:: PROBLEM DETAILS ::
Find the lines below that contain the string "female". Copy each one.

:: SUPPLIED DATA ::
• • • • •

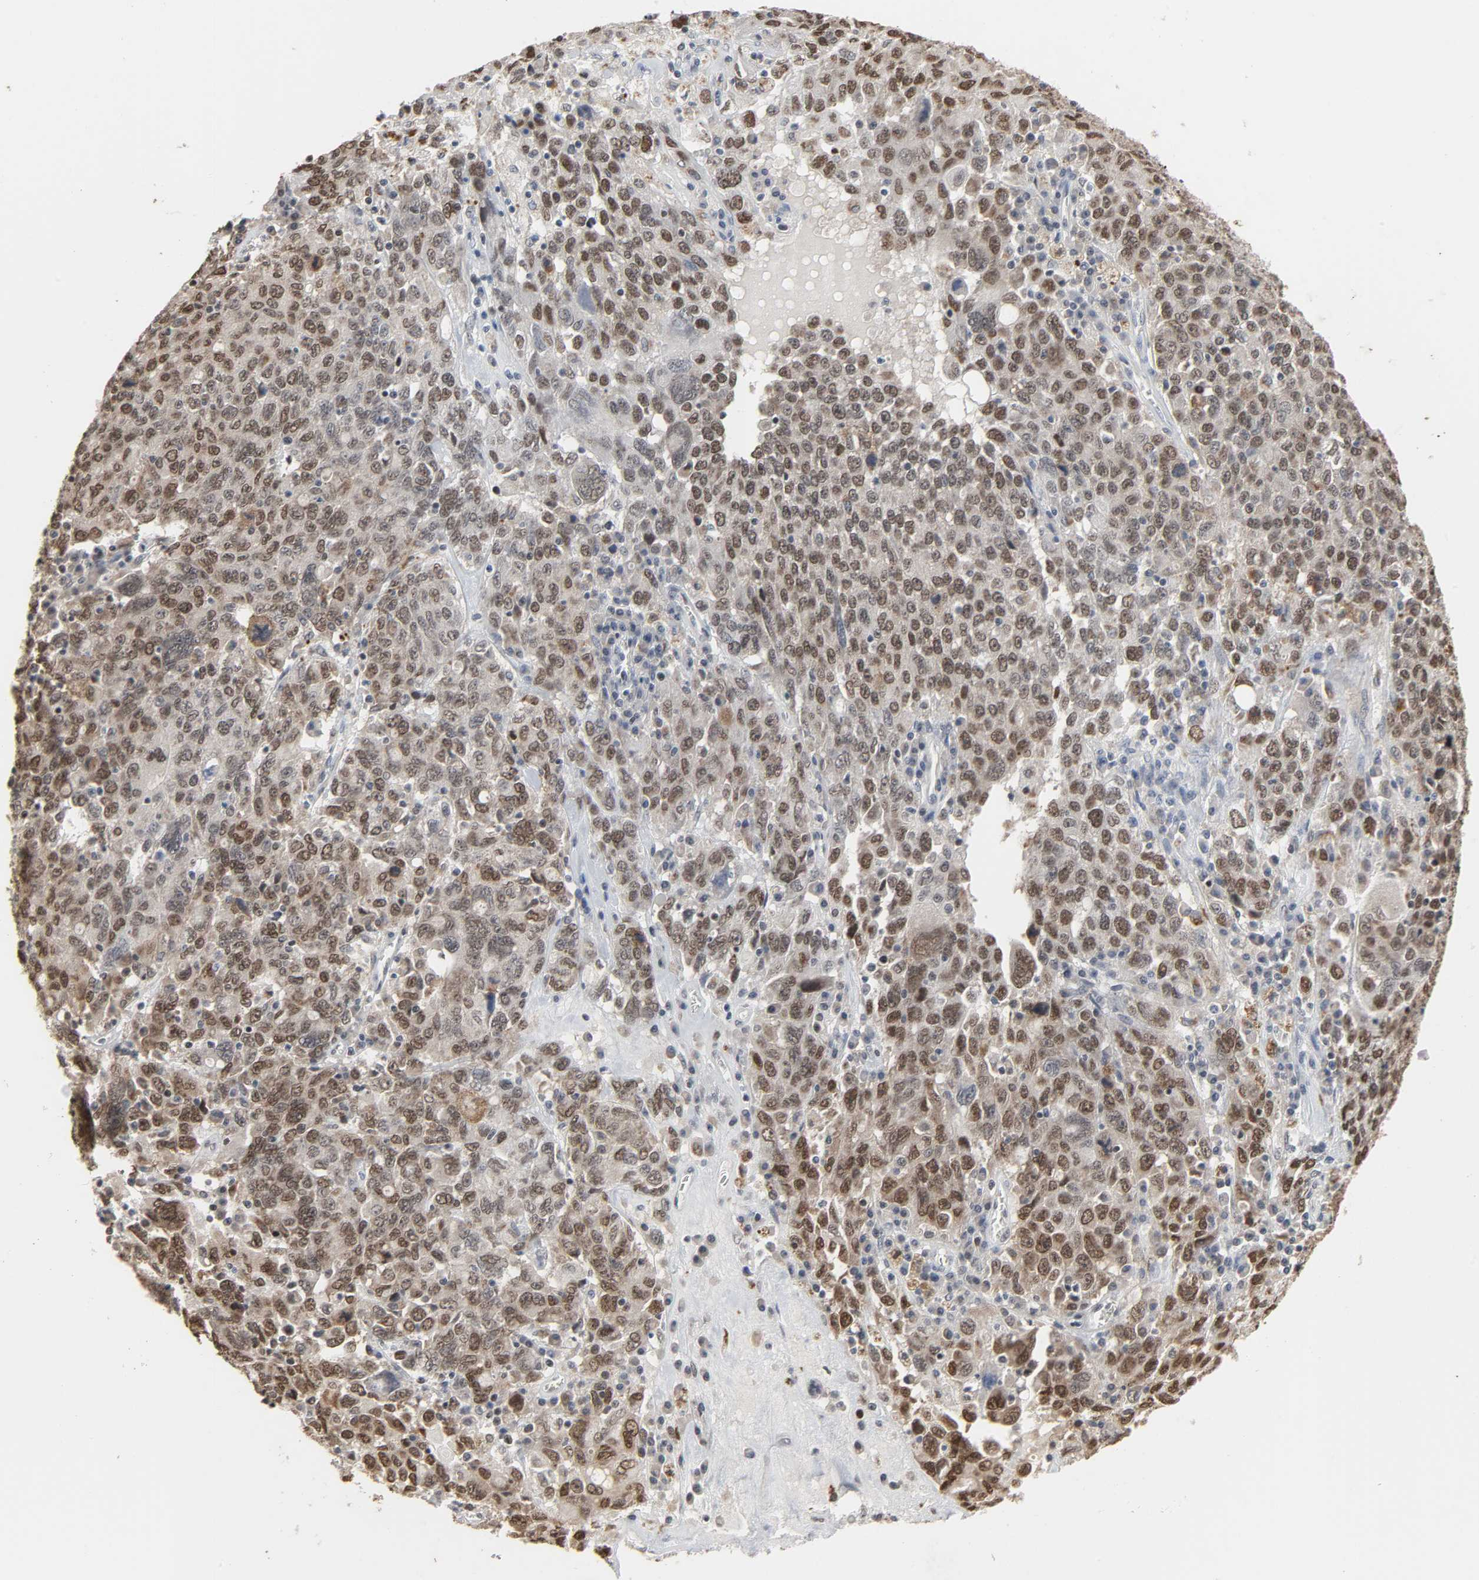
{"staining": {"intensity": "moderate", "quantity": ">75%", "location": "nuclear"}, "tissue": "ovarian cancer", "cell_type": "Tumor cells", "image_type": "cancer", "snomed": [{"axis": "morphology", "description": "Carcinoma, endometroid"}, {"axis": "topography", "description": "Ovary"}], "caption": "Ovarian endometroid carcinoma stained for a protein (brown) reveals moderate nuclear positive expression in approximately >75% of tumor cells.", "gene": "DAZAP1", "patient": {"sex": "female", "age": 62}}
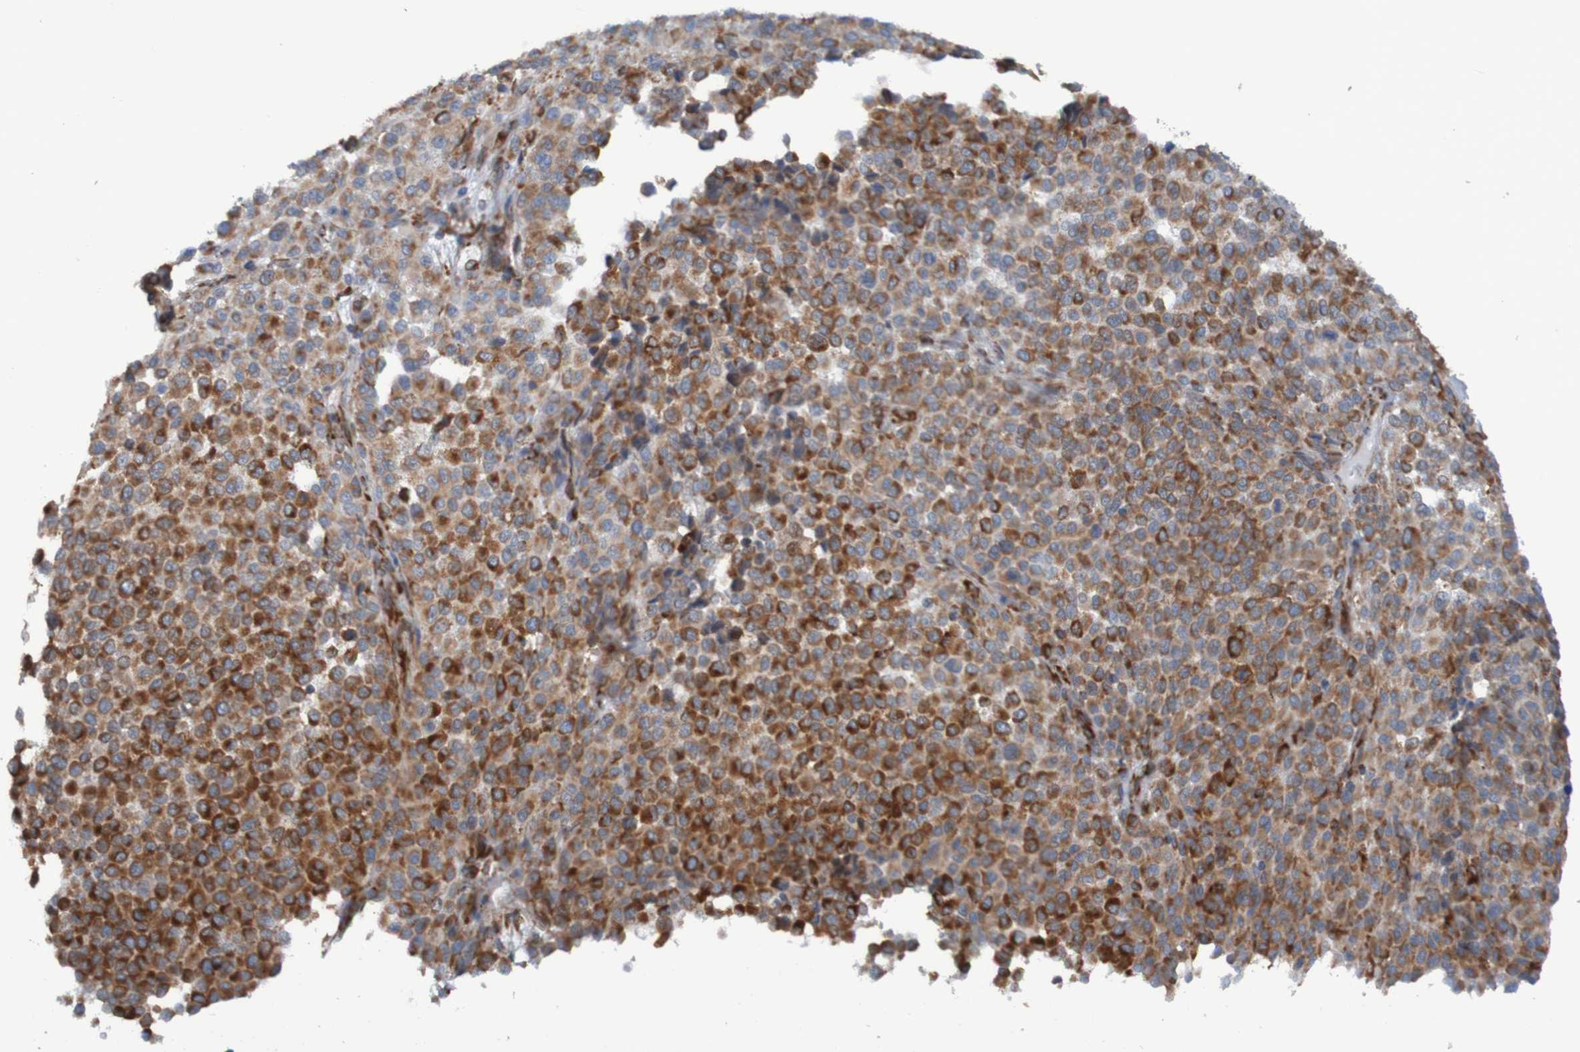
{"staining": {"intensity": "weak", "quantity": ">75%", "location": "cytoplasmic/membranous"}, "tissue": "melanoma", "cell_type": "Tumor cells", "image_type": "cancer", "snomed": [{"axis": "morphology", "description": "Malignant melanoma, Metastatic site"}, {"axis": "topography", "description": "Pancreas"}], "caption": "A brown stain labels weak cytoplasmic/membranous staining of a protein in melanoma tumor cells. (Brightfield microscopy of DAB IHC at high magnification).", "gene": "SSR1", "patient": {"sex": "female", "age": 30}}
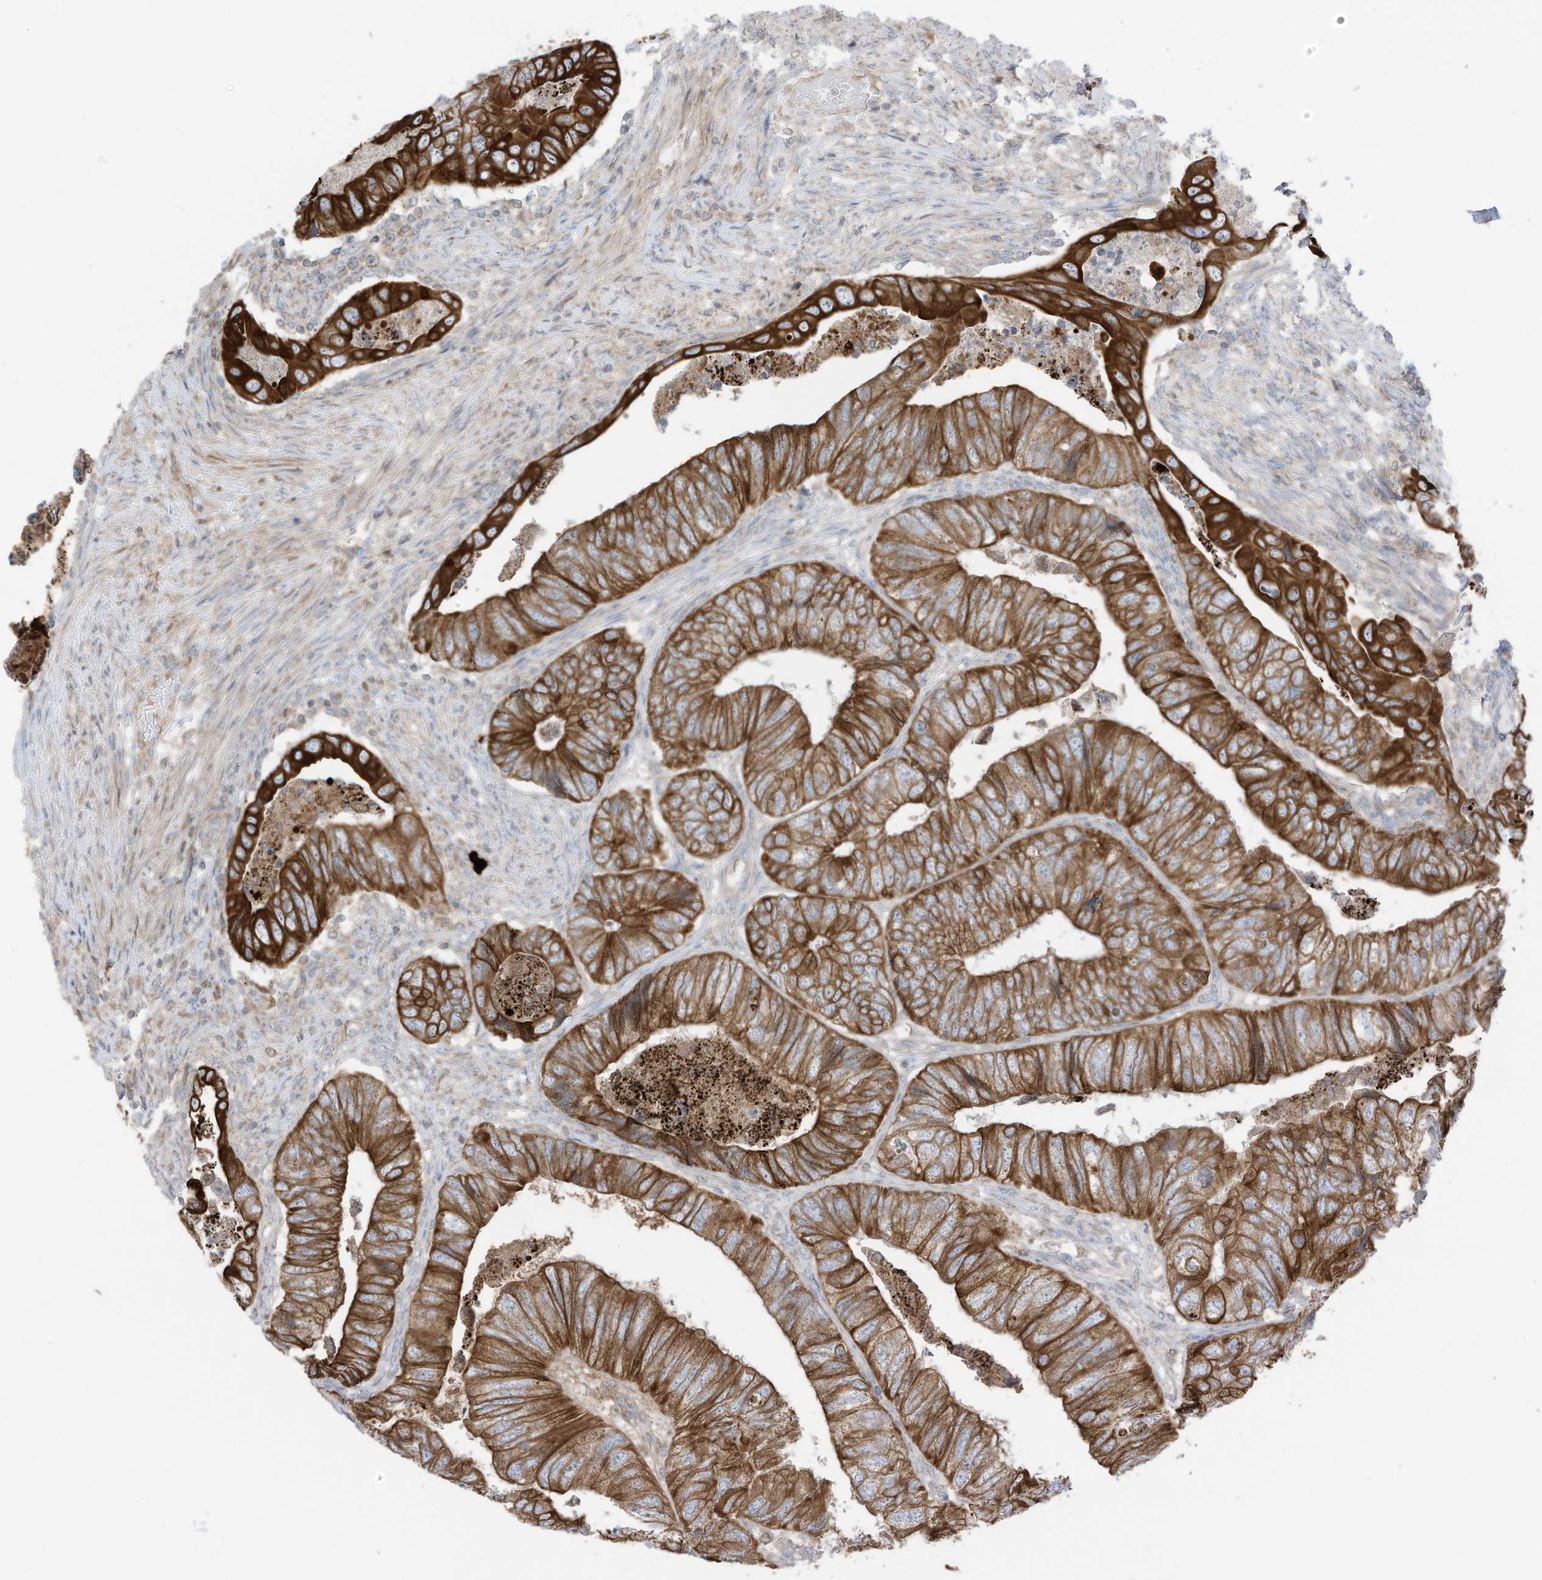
{"staining": {"intensity": "strong", "quantity": ">75%", "location": "cytoplasmic/membranous"}, "tissue": "colorectal cancer", "cell_type": "Tumor cells", "image_type": "cancer", "snomed": [{"axis": "morphology", "description": "Adenocarcinoma, NOS"}, {"axis": "topography", "description": "Rectum"}], "caption": "IHC of human adenocarcinoma (colorectal) shows high levels of strong cytoplasmic/membranous staining in about >75% of tumor cells. (DAB = brown stain, brightfield microscopy at high magnification).", "gene": "CGAS", "patient": {"sex": "male", "age": 63}}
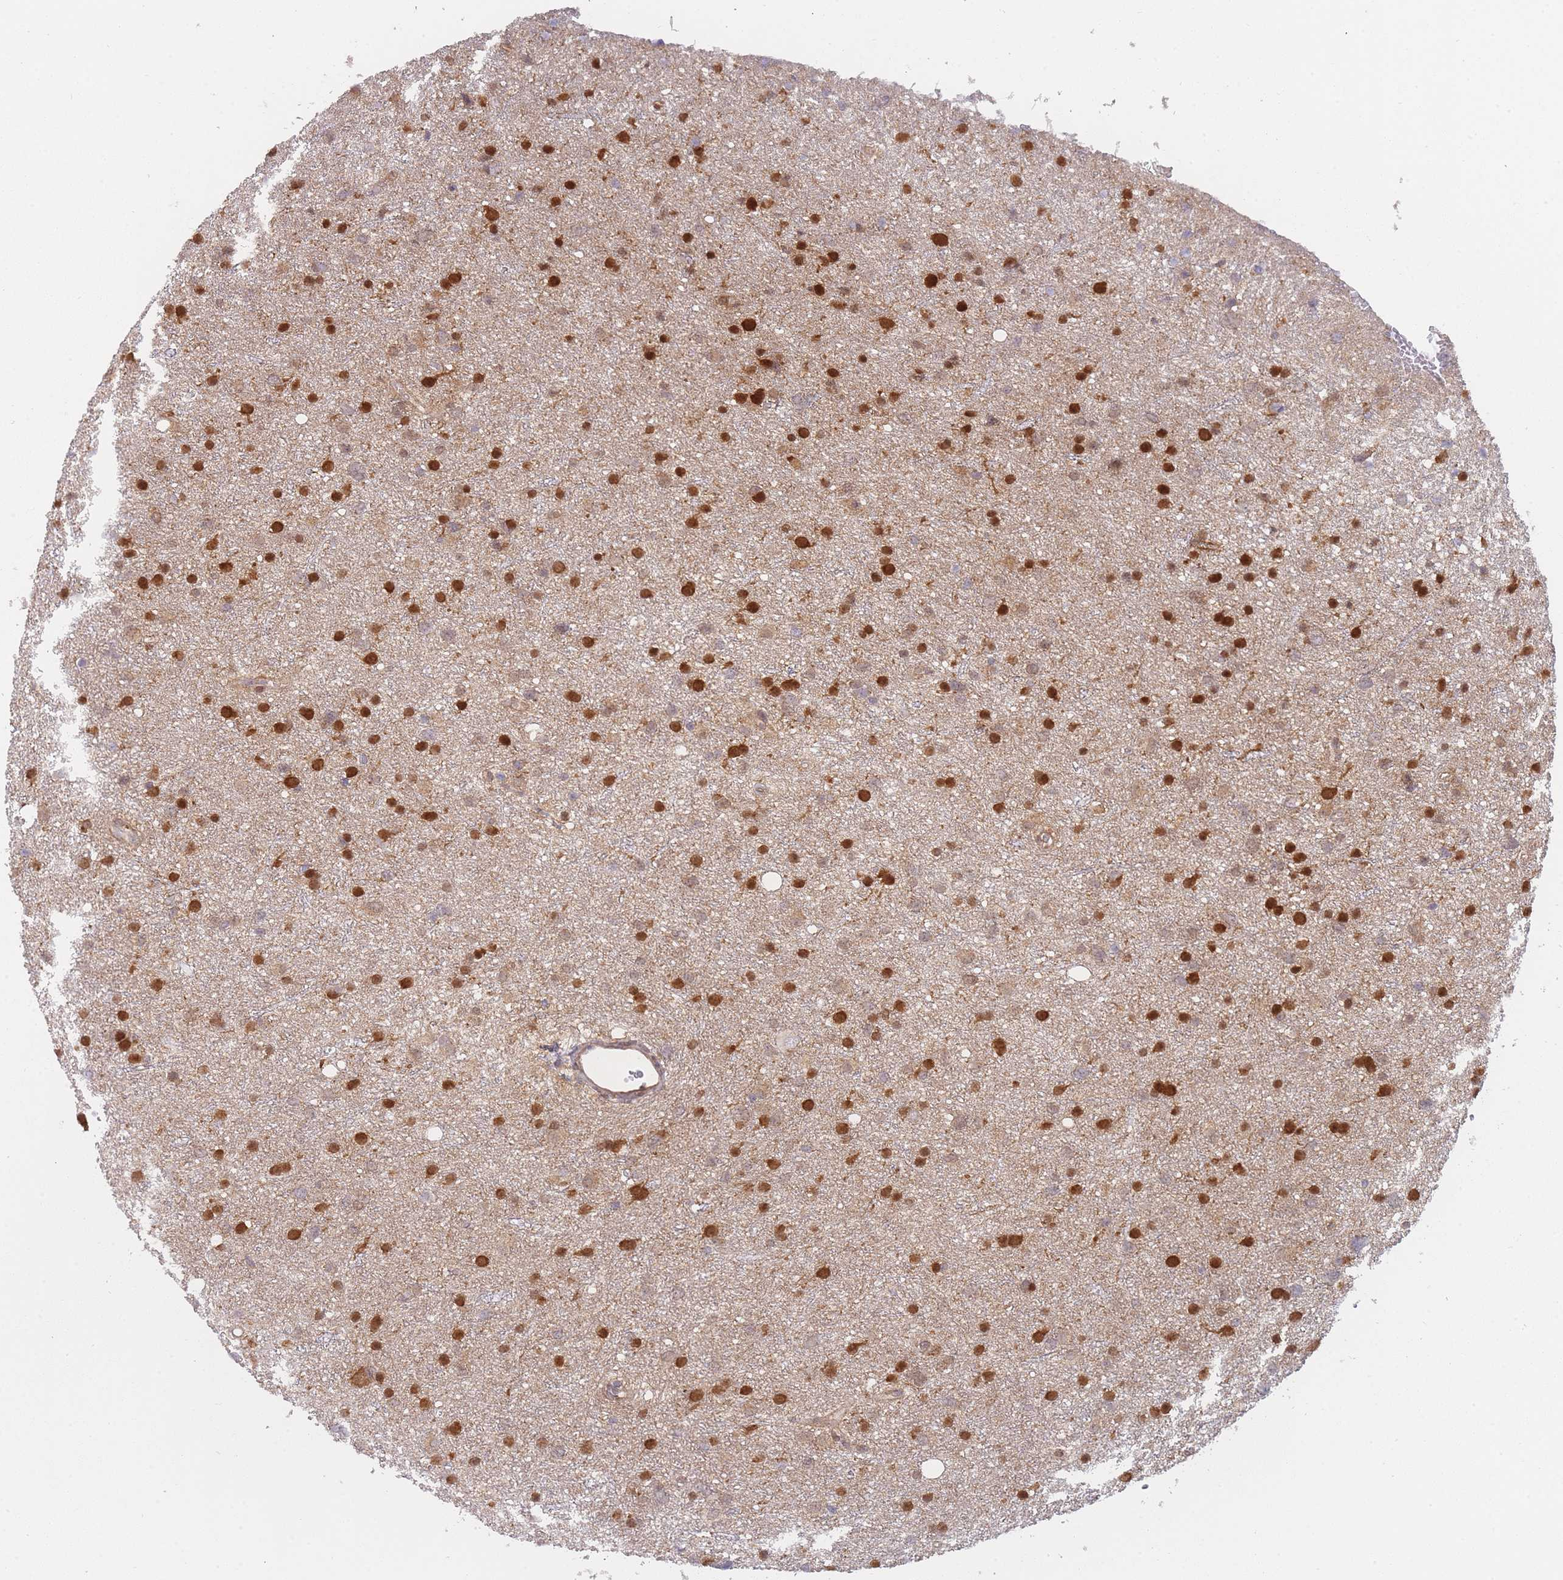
{"staining": {"intensity": "strong", "quantity": ">75%", "location": "nuclear"}, "tissue": "glioma", "cell_type": "Tumor cells", "image_type": "cancer", "snomed": [{"axis": "morphology", "description": "Glioma, malignant, Low grade"}, {"axis": "topography", "description": "Cerebral cortex"}], "caption": "The immunohistochemical stain highlights strong nuclear expression in tumor cells of glioma tissue. (brown staining indicates protein expression, while blue staining denotes nuclei).", "gene": "MRI1", "patient": {"sex": "female", "age": 39}}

• • • • •

:: OUTPUT FOR THIS EXERCISE ::
{"staining": {"intensity": "moderate", "quantity": ">75%", "location": "nuclear"}, "tissue": "ovarian cancer", "cell_type": "Tumor cells", "image_type": "cancer", "snomed": [{"axis": "morphology", "description": "Carcinoma, endometroid"}, {"axis": "topography", "description": "Ovary"}], "caption": "Ovarian endometroid carcinoma stained for a protein (brown) reveals moderate nuclear positive expression in approximately >75% of tumor cells.", "gene": "DAZAP1", "patient": {"sex": "female", "age": 62}}
{"staining": {"intensity": "weak", "quantity": ">75%", "location": "cytoplasmic/membranous"}, "tissue": "melanoma", "cell_type": "Tumor cells", "image_type": "cancer", "snomed": [{"axis": "morphology", "description": "Malignant melanoma, Metastatic site"}, {"axis": "topography", "description": "Pancreas"}], "caption": "A brown stain labels weak cytoplasmic/membranous staining of a protein in melanoma tumor cells. (Brightfield microscopy of DAB IHC at high magnification).", "gene": "SSR1", "patient": {"sex": "female", "age": 30}}
{"staining": {"intensity": "strong", "quantity": ">75%", "location": "nuclear"}, "tissue": "glioma", "cell_type": "Tumor cells", "image_type": "cancer", "snomed": [{"axis": "morphology", "description": "Glioma, malignant, Low grade"}, {"axis": "topography", "description": "Cerebral cortex"}], "caption": "The immunohistochemical stain highlights strong nuclear expression in tumor cells of glioma tissue. (brown staining indicates protein expression, while blue staining denotes nuclei).", "gene": "MRI1", "patient": {"sex": "female", "age": 39}}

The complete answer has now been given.